The international fight for Venezuela’s future

Venezuela's President Nicolas Maduro stands next to a sign that reads "Trump go away from Latin America".
September 14, 2017

With the Venezuelan right-wing opposition in disarray after failing to overthrow President Nicolas Maduro through violent protest, and divided in the face of the upcoming October 15 regional elections, the frontline of the battle for Venezuela’s future has shifted outside its borders.

The most recent examples of this have been the economic sanctions imposed by the US, with a number of European countries threatening to follow suit.

At the same time, the UN’s Office of the High Commissioner for Human Rights has accused Venezuela of supposed “crimes against humanity”.

In this increasingly internationalised fight, US-Venezuelan activist Williams Camacaro told Green Left Weekly: “Venezuela is losing the communication war”.

One of the biggest challenges Venezuela faces is the flood of fake news storied emanating from the country.

For example, it was widely reported that Venezuelans, driven by extreme hunger, had invaded a zoo in Maracaibo and eaten the animals inside. Despite the original source being anonymous and never verified, the story was quickly picked up and run around the globe as part of the ongoing media war against Venezuela.

At the same time, opposition leaders have been campaigning heavily outside the country to compensate for their lack of support within Venezuela. Camacaro said Lilian Tintori, the wife of opposition leader Leopoldo Lopez who is under house arrest for his role in a wave of violent protests in 2014, had made more than 20 overseas trips to 30 countries.

Together with other opposition leaders, Tintori has been welcomed with open arms in the United States and Europe, each time given a platform in the media from which to continue lying about President Nicolas Maduro’s government.

Meanwhile, as part of its campaign to portray Venezuela as a humanitarian crisis, the US government has said it will accept Venezuelans as refugees. This comes at the same time as it tightens access for all other immigrants.

These predominantly white middle-class Venezuelans have been involved in several attacks on Maduro supporters in the US, said Camacaro. “They think they can do anything, anywhere,” he added, noting they were shocked when a number of them were recently arrested in Miami because of their violent actions.

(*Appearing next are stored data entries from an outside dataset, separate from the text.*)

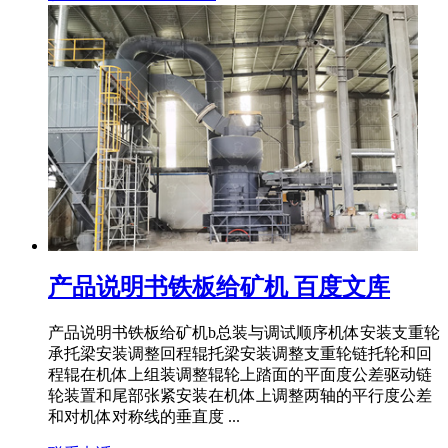
产品说明书铁板给矿机 百度文库
产品说明书铁板给矿机b总装与调试顺序机体安装支重轮
承托梁安装调整回程辊托梁安装调整支重轮链托轮和回
程辊在机体上组装调整辊轮上踏面的平面度公差驱动链
轮装置和尾部张紧安装在机体上调整两轴的平行度公差
和对机体对称线的垂直度 ...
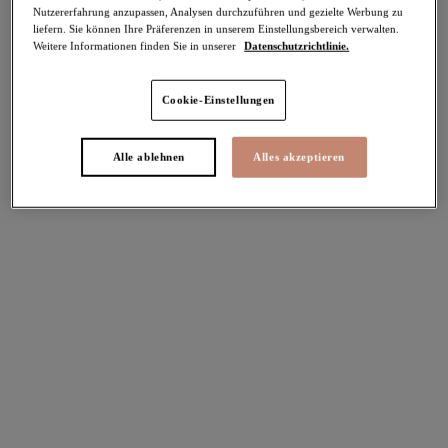
Nutzererfahrung anzupassen, Analysen durchzuführen und gezielte Werbung zu
liefern. Sie können Ihre Präferenzen in unserem Einstellungsbereich verwalten.
Um Ihren nächstgelegenen
Weitere Informationen finden Sie in unserer
Datenschutzrichtlinie.
Fachhändler zu finden, geben Sie
sowohl die Postleitzahl als auch den
Namen der Stadt oder des Landes ein.
Cookie-Einstellungen
SUCHEN
Alle ablehnen
Alles akzeptieren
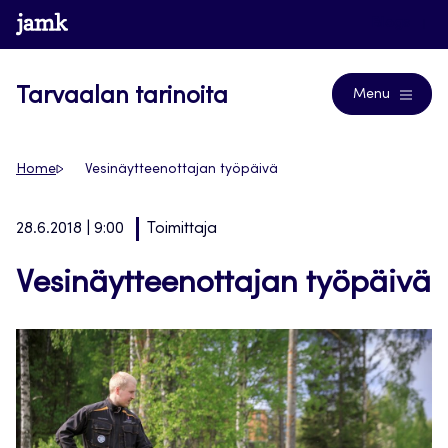
Siirry
www.jamk.fi
Blogs
suoraan
sisältöön
Tarvaalan tarinoita
Menu
Home
Vesinäytteenottajan työpäivä
28.6.2018 | 9:00
Toimittaja
Vesinäytteenottajan työpäivä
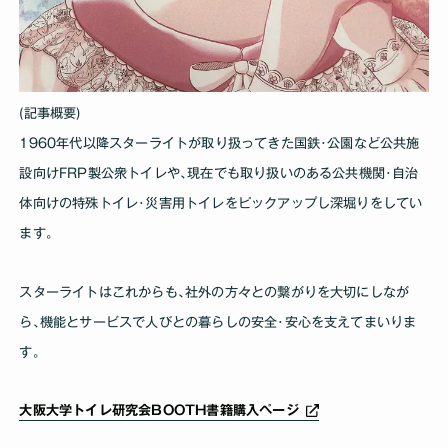
(記事概要)
1960年代以降スターライトが取り扱ってきた国鉄･公園など公共施
設向けFRP製公衆トイレや､現在でも取り扱いのある公共機関･自治
体向けの特殊トイレ･災害用トイレをピックアップし深堀りをしてい
ます｡
スターライトはこれからも､社外の方々との繋がりを大切にしなが
ら､機能とサービスで人びとの暮らしの安全･安心を支えてまいりま
す｡
大阪大学トイレ研究会BOOTH書籍購入ページ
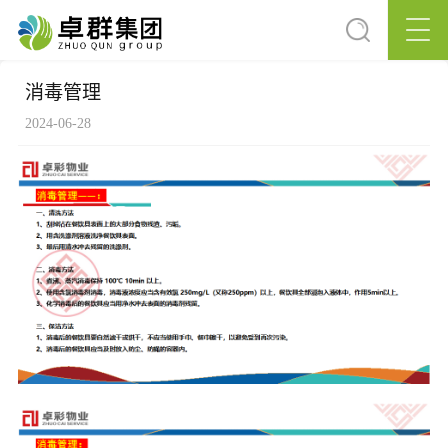
消毒管理
2024-06-28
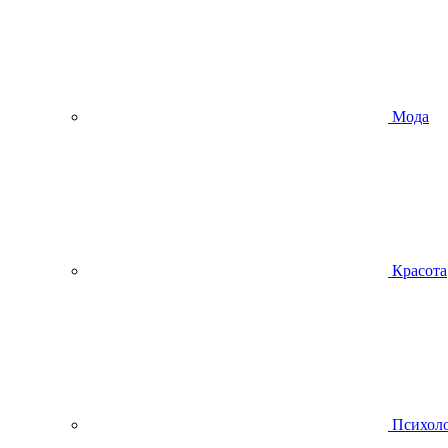
Мода
Красота
Психол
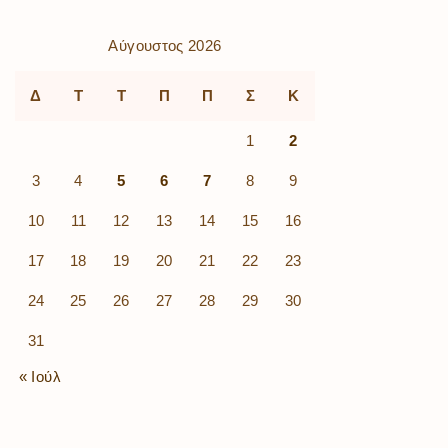
Αύγουστος 2026
Δ
Τ
Τ
Π
Π
Σ
Κ
1
2
3
4
5
6
7
8
9
10
11
12
13
14
15
16
17
18
19
20
21
22
23
24
25
26
27
28
29
30
31
« Ιούλ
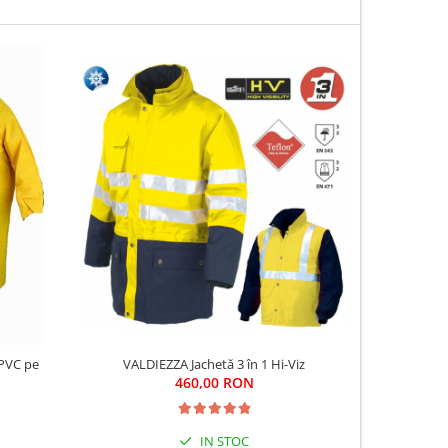
 PVC pe
VALDIEZZA Jachetă 3 în 1 Hi-Viz
C
460,00 RON
IN STOC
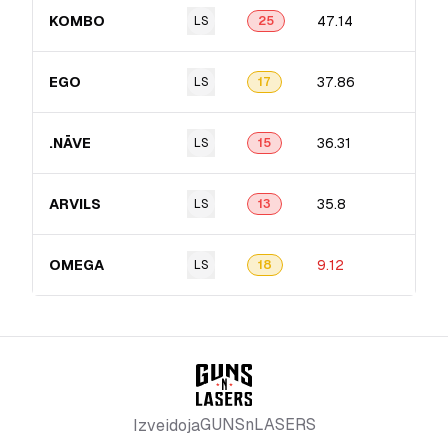
KOMBO
47.14
LS
25
EGO
37.86
LS
17
.NĀVE
36.31
LS
15
ARVILS
35.8
LS
13
OMEGA
9.12
LS
18
GUNSnLASERS
Izveidoja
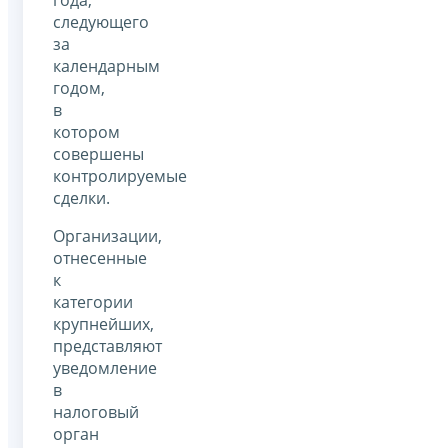
следующего
за
календарным
годом,
в
котором
совершены
контролируемые
сделки.
Организации,
отнесенные
к
категории
крупнейших,
представляют
уведомление
в
налоговый
орган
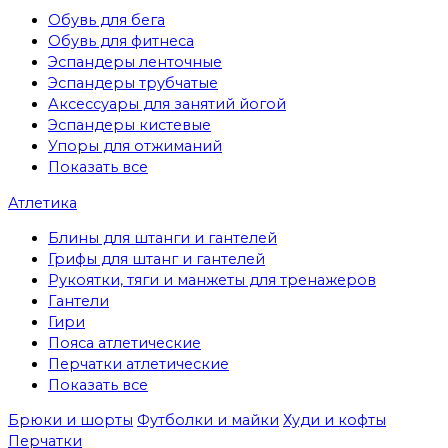
Обувь для бега
Обувь для фитнеса
Эспандеры ленточные
Эспандеры трубчатые
Аксессуары для занятий йогой
Эспандеры кистевые
Упоры для отжиманий
Показать все
Атлетика
Блины для штанги и гантелей
Грифы для штанг и гантелей
Рукоятки, тяги и манжеты для тренажеров
Гантели
Гири
Пояса атлетические
Перчатки атлетические
Показать все
Брюки и шорты
Футболки и майки
Худи и кофты
Перчатки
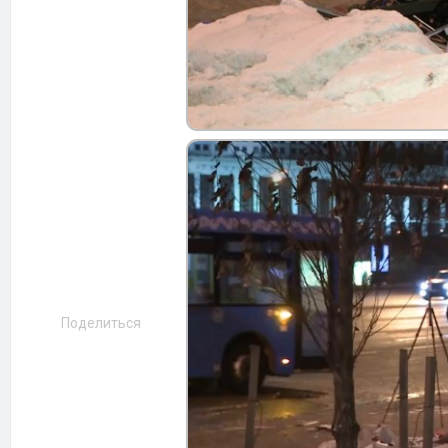
Поделиться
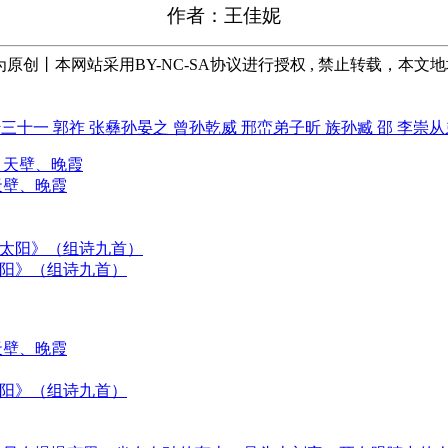
作者：王佳妮
均为原创丨本网站采用BY-NC-SA协议进行授权 , 禁止转载，本文
三十一 郭祚 张彝孙晏之 曾孙乾威 邢峦弟子昕 族孙臧 邵 李崇从
天壁、晚霞
太阳》（组诗九首）
天壁、晚霞
太阳》（组诗九首）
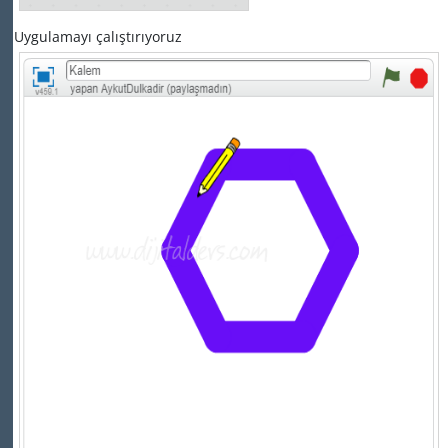
Uygulamayı çalıştırıyoruz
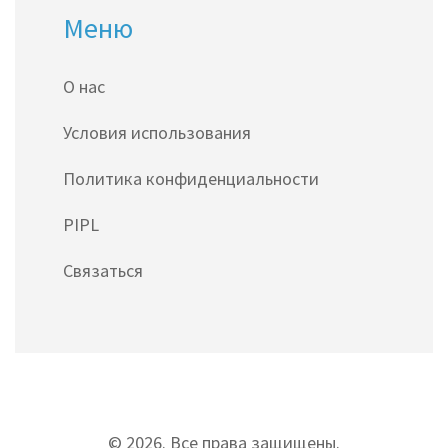
Меню
О нас
Условия использования
Политика конфиденциальности
PIPL
Связаться
© 2026. Все права защищены.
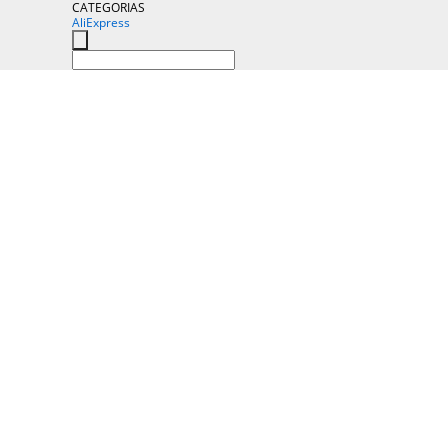
CATEGORIAS
AliExpress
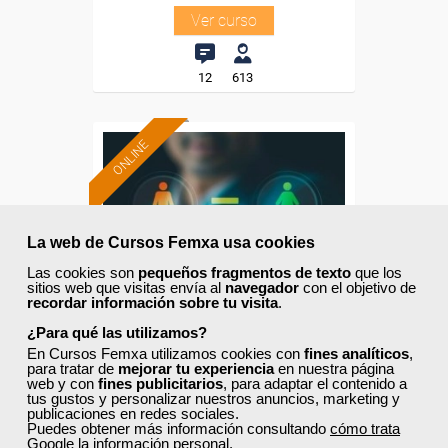
Ver curso
12
613
ONLINE
Formación 100%
subvencionada.
La web de Cursos Femxa usa cookies
Para autónomos de
Madrid.
Las cookies son
pequeños fragmentos de texto
que los
sitios web que visitas envía al
navegador
con el objetivo de
recordar información sobre tu visita
.
Todos los sectores.
¿Para qué las utilizamos?
En Cursos Femxa utilizamos cookies con
fines analíticos
,
para tratar de
mejorar tu experiencia
en nuestra página
web y con
fines publicitarios
, para adaptar el contenido a
Cursos Femxa
tus gustos y personalizar nuestros anuncios, marketing y
publicaciones en redes sociales.
Puedes obtener más información consultando
cómo trata
Promoción de la igualdad en
Google la información personal
.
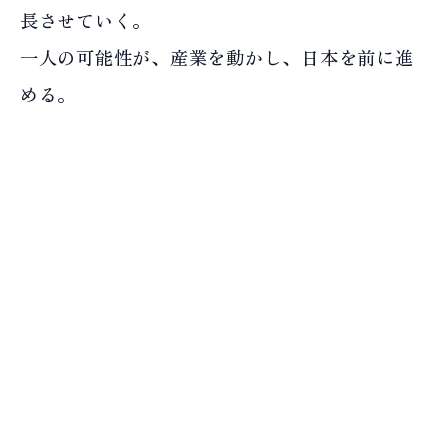
長させていく。
一人の可能性が、産業を動かし、日本を前に進
める。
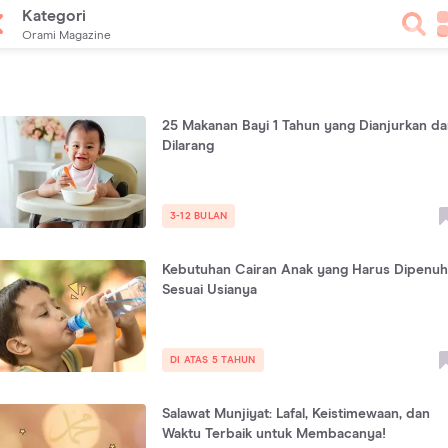
Kategori
Orami Magazine
25 Makanan Bayi 1 Tahun yang Dianjurkan d
Dilarang
3-12 BULAN
Kebutuhan Cairan Anak yang Harus Dipenuh
Sesuai Usianya
DI ATAS 5 TAHUN
Salawat Munjiyat: Lafal, Keistimewaan, dan
Waktu Terbaik untuk Membacanya!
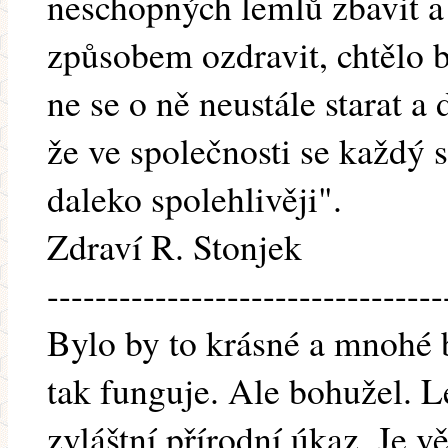
neschopných lemlů zbavit a
způsobem ozdravit, chtělo b
ne se o ně neustále starat a
že ve společnosti se každý 
daleko spolehlivěji".
Zdraví R. Stonjek
---------------------------------
Bylo by to krásné a mnohé b
tak funguje. Ale bohužel. Le
zvláštní přírodní úkaz. Je v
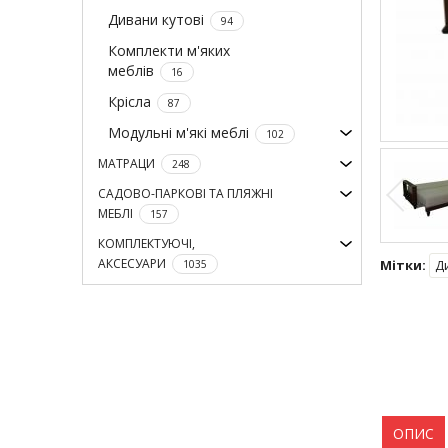
Дивани кутові
94
Комплекти м'яких
меблів
16
Крісла
87
Модульні м'які меблі
102
МАТРАЦИ
248
САДОВО-ПАРКОВІ ТА ПЛЯЖНІ
МЕБЛІ
157
КОМПЛЕКТУЮЧІ,
АКСЕСУАРИ
Мітки:
Д
1035
ОПИС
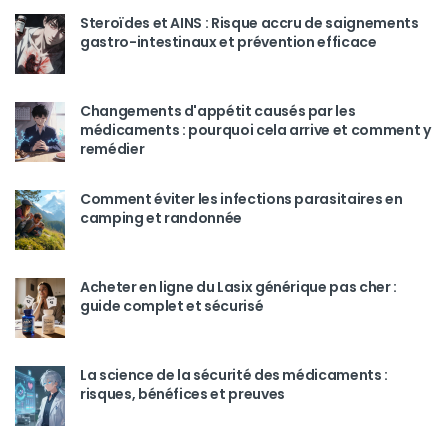
Steroïdes et AINS : Risque accru de saignements
gastro-intestinaux et prévention efficace
Changements d'appétit causés par les
médicaments : pourquoi cela arrive et comment y
remédier
Comment éviter les infections parasitaires en
camping et randonnée
Acheter en ligne du Lasix générique pas cher :
guide complet et sécurisé
La science de la sécurité des médicaments :
risques, bénéfices et preuves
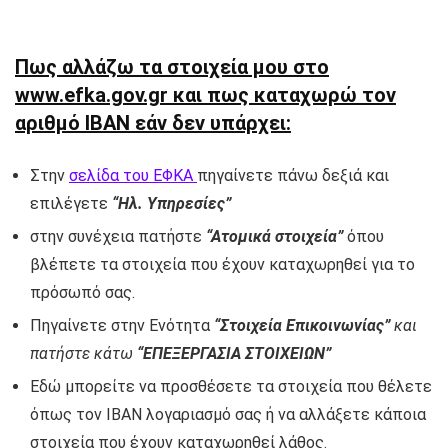
Πως αλλάζω τα στοιχεία μου στο
www.efka.gov.gr και πως καταχωρώ τον
αριθμό IBAN εάν δεν υπάρχει:
Στην
σελίδα του ΕΦΚΑ
πηγαίνετε πάνω δεξιά και
επιλέγετε
“Ηλ. Υπηρεσίες”
στην συνέχεια πατήστε
“Ατομικά στοιχεία”
όπου
βλέπετε τα στοιχεία που έχουν καταχωρηθεί για το
πρόσωπό σας.
Πηγαίνετε στην Ενότητα
“Στοιχεία Επικοινωνίας”
και
πατήστε κάτω
“ΕΠΕΞΕΡΓΑΣΙΑ ΣΤΟΙΧΕΙΩΝ”
Εδώ μπορείτε να προσθέσετε τα στοιχεία που θέλετε
όπως τον IBAN λογαριασμό σας ή να αλλάξετε κάποια
στοιχεία που έχουν καταχωρηθεί λάθος.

Camacaro spoke of another example of how the campaign to demonise Venezuela is being waged.

He said that in July, two US trade union leaders on their way to Venezuela to observe the constituent assembly elections were stopped by American Airlines crew members before boarding their flights. They were told that it was too dangerous to go to Caracas as they were likely to be raped or kidnapped if they travelled.

Several airlines, including American Airlines, appear to have joined the economic blockade on Venezuela, cutting services and in some cases halting all flights to the country.

“It remains to be seen whether this communication war against Venezuela can be stopped in its tracks,” said Camacaro.

What is certain is that international solidarity is key in this increasingly internationalised battle.